Texto do exercício:
▼▼▼

Depois do advento da LGPD – Lei Geral de Proteção de Dados, da qual sou um crítico contumaz, estamos vivendo situações similares em nossas experiências, virtuais ou não. Provavelmente, você já deve ter passado por alguma delas também. Quer usar um site, uma rede social, um aplicativo, então concorde que você será submetido à política deles. Não concorda? Tudo bem, então não use. Como no caso do estacionamento, você fica em situação de constrangimento, aceita aquilo que não quer por não ter opção.
Enquanto usuário, elo mais fraco da relação, a lei não me protege, mas enquanto empresário, sinto-me ameaçado por ela. A LGPD entrou para o cenário das conversas corporativas, cada ator proferindo sua interpretação própria, em especial, aqueles que oferecem seus serviços. Conseguiram aterrorizar tanto as empresas que, independentemente do projeto, há sempre uma necessidade de se explorar o tema. Perceba, para quem vende, o objetivo é transformar a ameaça que a lei representa, especificamente para o empresário, em uma forma de proceder que traga segurança. Isto significa, por meio de artifícios e imposições, fragilizar a posição do usuário que deveria ser protegido pelo dispositivo legal.

▲▲▲

Tarefa 1:
No texto sobre a LGPD, troque "estacionamento" por "cinema" e escreva de novo o trecho entre "Depois do advento" e "não ter opção.", inclusive.
Tarefa 2:
Passe para o inglês esta frase do texto sobre a LGPD: "Provavelmente, você já deve ter passado por alguma delas também."
O material é separado do texto sobre a LGPD e não faz parte dele.

Registros extraídos:
▼▼▼

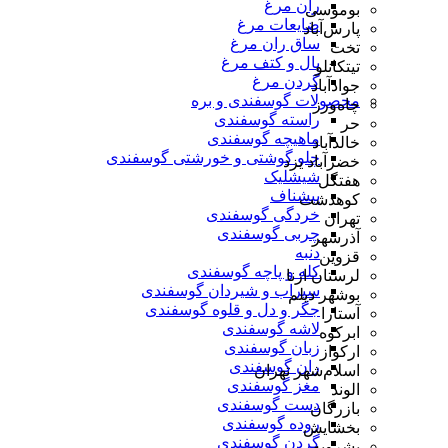
ران مرغ
بوموسی
ضایعات مرغ
پارس‌آباد
ساق ران مرغ
تخت
بال و کتف مرغ
تیتکانلو
گردن مرغ
جوادآباد
محصولات گوسفندی و بره
چاه‌ورز
راسته گوسفندی
حر
ماهیچه گوسفندی
خالدآباد
چلو گوشتی و خورشتی گوسفندی
خضرآباد یزد
شیشلیک
هفتگل
پیشناف
کوهدشت
خردگی گوسفندی
تهران
چربی گوسفندی
آذرشهر
دنبه
قزوین
کله و پاچه گوسفندی
لرستان ازنا
سیراب و شیردان گوسفندی
بوشهر دیلم
جگر و دل و قلوه گوسفندی
آستارا
لاشه گوسفندی
ابرکوه
زبان گوسفندی
ارکواز
ران گوسفندی
اسلام‌شهر تهران
مغز گوسفندی
الوند
دست گوسفندی
بازرگان
روده گوسفندی
بخشایش
گردن گوسفندی
بشرویه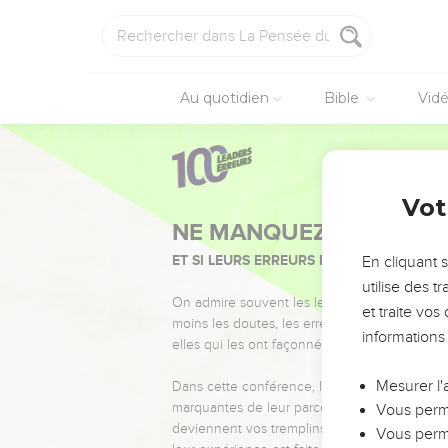
Au quotidien
Bible
Vid
Vot
NE MANQUEZ PAS L’ÉVÉ
ET SI LEURS ERREURS POUVAIENT VOUS 
En cliquant 
utilise des 
On admire souvent les leaders pour leurs réussi
et traite vo
moins les doutes, les erreurs et les saisons di
informations
elles qui les ont façonnés.
Mesurer l'
Dans cette conférence, leaders, entrepreneur
marquantes de leur parcours et les clés pour
Vous perme
deviennent vos tremplins. Que vous guidiez 
Vous perme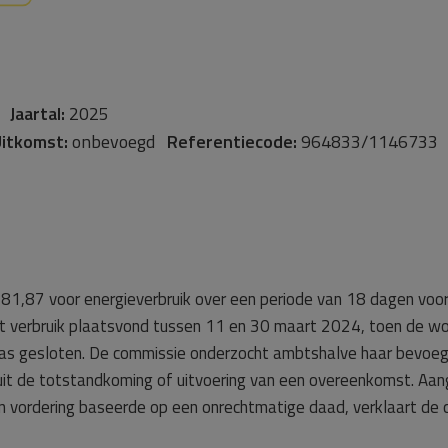
e
Jaartal:
2025
itkomst:
onbevoegd
Referentiecode:
964833/1146733
81,87 voor energieverbruik over een periode van 18 dagen voo
et verbruik plaatsvond tussen 11 en 30 maart 2024, toen de w
s gesloten. De commissie onderzocht ambtshalve haar bevoegdh
uit de totstandkoming of uitvoering van een overeenkomst. Aan
 vordering baseerde op een onrechtmatige daad, verklaart de 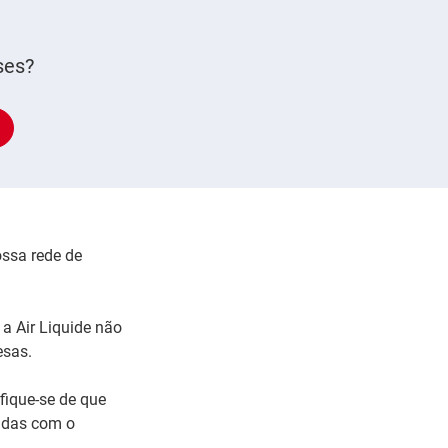
ses?
ossa rede de
a Air Liquide não
esas.
fique-se de que
adas com o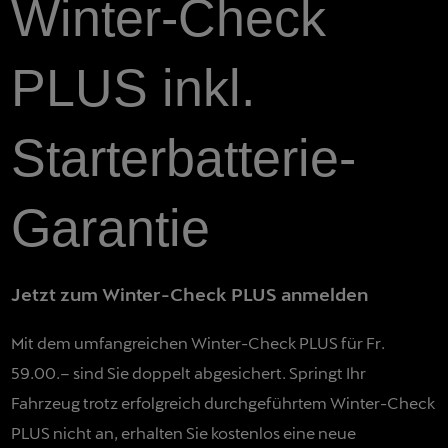
Winter-Check
PLUS inkl.
Starterbatterie-
Garantie
Jetzt zum Winter-Check PLUS anmelden
Mit dem umfangreichen Winter-Check PLUS für Fr.
59.00
.– sind Sie doppelt abgesichert. Springt Ihr
Fahrzeug trotz erfolgreich durchgeführtem Winter-Check
PLUS nicht an, erhalten Sie kostenlos eine neue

▲▲▲

Resposta 1:
Depois do advento da LGPD – Lei Geral de Proteção de Dados, da qual sou um crítico contumaz, estamos vivendo situações similares em nossas experiências, virtuais ou não. Provavelmente, você já deve ter passado por alguma delas também. Quer usar um site, uma rede social, um aplicativo, então concorde que você será submetido à política deles. Não concorda? Tudo bem, então não use. Como no caso do cinema, você fica em situação de constrangimento, aceita aquilo que não quer por não ter opção.

Resposta 2:
You have probably already been through one of them too.